= Irish Self-Determination League =

The Irish Self-Determination League of Great Britain (ISDL) was established in London in 1919. In March 1919 Art O'Brien ( the future Vice President and President of the ISDL) received a letter from the Irish leader Éamon de Valera asking him to establish a new Nationalist organization composed of the Irish living in Britain. de Valera stated "It is important that meetings be held in England—in London, Manchester, Liverpool, and Newcastle on Tyne... Later, we can have meetings in Scotland, and a week or fortnight after that again, in Wales. Prolong to keep up the pressure and sustain the interest."

The constitution of the ISDL stated their objectives as the principal of self-determination for Ireland and the recognition of the Irish Republic that was proclaimed in Dublin at Easter 1916. Membership peaked at around 27,000 in and was confined to those of Irish birth or descent resident in Great Britain. In May 1920 a similar organisation led by Katherine Hughes was established in Montreal, The Irish Self-Determination League of Canada and Newfoundland.

Interest in the ISDLs public meetings was remarkable with speakers being described as “Sinn Féin celebrities” coming from the Irish nationalist's community. Starting in 1919 large scale public meetings were held in major British cities. The February 1920 meeting at London’s Albert Hall had 10,000 attendees with tens of thousands unable to attain tickets. Speakers included George Noble Plunkett, Constance Markievicz, Hanna Sheehy-Skeffington, Arthur Griffith and Eoin MacNeill.

On 11 March 1923 over 100 members and suspected members (male and female) of the League in Britain, were arrested in London, Glasgow and Liverpool in a series of dawn raids. The arrests were made during the height of the Irish Civil War at the behest of the Irish Free State. Those arrested, including both Irish and those born in Britain, were taken to either Liverpool or the Clyde where they were placed on destroyers and deported to Ireland.

The British government used legislation supposedly under the Restoration of Order in Ireland Act 1920, however the deportees subsequently sued the British government for compensation. The detentions were successfully challenged through the British courts in R v Secretary of State for Home Affairs, ex p O'Brien, ending with a House of Lords ruling that there was no legal basis for the deportation and resulting in compensation being paid to the men involved.

James Hickey, one of the deportees from Glasgow, was beaten whilst in prison in Ireland and as a result lost the hearing in his right ear.

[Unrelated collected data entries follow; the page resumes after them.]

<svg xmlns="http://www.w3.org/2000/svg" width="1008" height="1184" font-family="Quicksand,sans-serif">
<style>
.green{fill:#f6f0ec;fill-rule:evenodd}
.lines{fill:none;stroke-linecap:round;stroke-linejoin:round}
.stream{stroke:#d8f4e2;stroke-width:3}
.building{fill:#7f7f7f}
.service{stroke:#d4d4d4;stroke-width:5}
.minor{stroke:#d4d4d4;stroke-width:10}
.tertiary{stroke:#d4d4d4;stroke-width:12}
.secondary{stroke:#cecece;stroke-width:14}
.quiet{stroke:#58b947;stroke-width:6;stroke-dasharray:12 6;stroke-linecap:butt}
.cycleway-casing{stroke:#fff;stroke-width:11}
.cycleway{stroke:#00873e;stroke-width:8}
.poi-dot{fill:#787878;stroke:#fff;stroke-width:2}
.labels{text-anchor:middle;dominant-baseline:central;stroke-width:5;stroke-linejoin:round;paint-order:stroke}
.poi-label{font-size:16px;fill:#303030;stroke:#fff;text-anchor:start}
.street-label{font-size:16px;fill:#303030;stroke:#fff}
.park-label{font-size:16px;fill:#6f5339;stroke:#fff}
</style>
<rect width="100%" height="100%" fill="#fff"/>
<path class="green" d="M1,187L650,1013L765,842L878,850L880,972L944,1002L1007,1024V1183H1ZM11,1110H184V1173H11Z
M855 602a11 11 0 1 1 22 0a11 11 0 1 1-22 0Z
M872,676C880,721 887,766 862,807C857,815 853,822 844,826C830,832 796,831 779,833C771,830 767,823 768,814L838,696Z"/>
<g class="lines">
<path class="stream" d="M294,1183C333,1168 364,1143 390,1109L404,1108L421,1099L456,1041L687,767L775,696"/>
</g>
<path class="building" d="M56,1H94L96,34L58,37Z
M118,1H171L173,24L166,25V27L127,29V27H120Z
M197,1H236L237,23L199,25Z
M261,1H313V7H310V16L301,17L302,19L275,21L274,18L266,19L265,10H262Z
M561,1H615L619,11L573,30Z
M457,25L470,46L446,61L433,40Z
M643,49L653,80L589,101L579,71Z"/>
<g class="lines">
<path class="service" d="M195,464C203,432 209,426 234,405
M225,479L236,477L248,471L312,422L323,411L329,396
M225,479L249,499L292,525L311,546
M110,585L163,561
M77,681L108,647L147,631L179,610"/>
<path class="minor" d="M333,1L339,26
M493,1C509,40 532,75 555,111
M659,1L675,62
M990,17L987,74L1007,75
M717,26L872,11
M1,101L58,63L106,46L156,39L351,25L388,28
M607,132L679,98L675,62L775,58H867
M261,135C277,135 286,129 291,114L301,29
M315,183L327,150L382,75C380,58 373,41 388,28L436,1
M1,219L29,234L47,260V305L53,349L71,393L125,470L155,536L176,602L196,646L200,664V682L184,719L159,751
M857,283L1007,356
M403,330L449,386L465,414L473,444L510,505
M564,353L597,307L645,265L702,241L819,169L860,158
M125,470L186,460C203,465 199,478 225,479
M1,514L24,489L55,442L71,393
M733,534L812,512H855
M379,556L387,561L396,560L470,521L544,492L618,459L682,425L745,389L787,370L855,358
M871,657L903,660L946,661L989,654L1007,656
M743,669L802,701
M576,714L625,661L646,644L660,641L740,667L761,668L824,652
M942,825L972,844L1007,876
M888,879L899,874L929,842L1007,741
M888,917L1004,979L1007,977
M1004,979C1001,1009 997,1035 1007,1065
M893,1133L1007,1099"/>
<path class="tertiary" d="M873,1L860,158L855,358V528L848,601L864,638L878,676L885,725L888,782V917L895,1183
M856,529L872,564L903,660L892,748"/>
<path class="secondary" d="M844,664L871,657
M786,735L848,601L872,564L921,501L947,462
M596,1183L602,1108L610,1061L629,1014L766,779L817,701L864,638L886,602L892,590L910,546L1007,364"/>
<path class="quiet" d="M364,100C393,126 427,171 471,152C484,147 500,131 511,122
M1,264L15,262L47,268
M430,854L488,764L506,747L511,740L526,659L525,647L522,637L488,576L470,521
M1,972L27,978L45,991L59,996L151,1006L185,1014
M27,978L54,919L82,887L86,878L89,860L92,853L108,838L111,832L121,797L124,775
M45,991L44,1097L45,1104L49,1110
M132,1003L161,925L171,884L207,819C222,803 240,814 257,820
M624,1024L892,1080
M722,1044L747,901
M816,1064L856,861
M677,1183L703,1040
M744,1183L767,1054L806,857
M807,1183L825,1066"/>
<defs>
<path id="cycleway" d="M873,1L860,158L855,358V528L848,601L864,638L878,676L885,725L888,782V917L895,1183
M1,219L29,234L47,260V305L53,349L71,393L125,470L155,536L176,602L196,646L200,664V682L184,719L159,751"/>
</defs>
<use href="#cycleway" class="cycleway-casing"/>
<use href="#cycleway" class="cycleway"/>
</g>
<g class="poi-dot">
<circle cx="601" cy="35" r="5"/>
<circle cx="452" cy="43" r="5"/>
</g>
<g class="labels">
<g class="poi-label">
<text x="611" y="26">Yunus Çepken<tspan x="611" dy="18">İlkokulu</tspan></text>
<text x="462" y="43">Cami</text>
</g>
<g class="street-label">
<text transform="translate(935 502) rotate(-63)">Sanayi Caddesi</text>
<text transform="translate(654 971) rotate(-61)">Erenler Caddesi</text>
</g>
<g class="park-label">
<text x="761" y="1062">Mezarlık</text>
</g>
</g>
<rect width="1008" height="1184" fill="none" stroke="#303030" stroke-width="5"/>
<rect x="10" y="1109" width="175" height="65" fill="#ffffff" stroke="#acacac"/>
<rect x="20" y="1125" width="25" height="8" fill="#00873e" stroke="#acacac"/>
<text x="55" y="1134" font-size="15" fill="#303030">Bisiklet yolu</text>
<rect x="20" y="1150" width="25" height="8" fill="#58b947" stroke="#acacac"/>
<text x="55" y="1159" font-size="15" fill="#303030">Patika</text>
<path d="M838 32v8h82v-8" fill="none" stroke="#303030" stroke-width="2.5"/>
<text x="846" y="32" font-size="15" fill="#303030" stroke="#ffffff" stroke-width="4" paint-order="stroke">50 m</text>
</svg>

Along with all the deportees he was awarded compensation for his illegal arrest and imprisonment. On 1 October 1923 he was awarded £750 plus 100 guineas expenses. This was considerably more than the vast majority of his fellow Scottish deportees who were awarded an average of £389 plus 25 guineas. The reason cited for the difference in these sums given in the Times is that he was a businessman. He subsequently left Scotland and moved, with his family, to Dublin.

Others deported included Anthony Mullarkey of Bedlington, Northumberland. He had previously been imprisoned at Wormwood Scrubs, having been identified as Commanding Officer of the IRA in Newcastle upon Tyne. A coal miner by trade he had served with the Tyneside Irish Brigade (25th (2nd Tyneside Irish) Battalion, Northumberland Fusiliers) in World War I.

Another deportee was Art O'Brien, editor of The League's London-based newspaper, The Irish Exile whose circulation peaked at 10,000 copies. The newspaper expressed disappointment with the 1921 Anglo-Irish Treaty. It ceased circulation in 1922 and the ISDL itself was disbanded in 1925.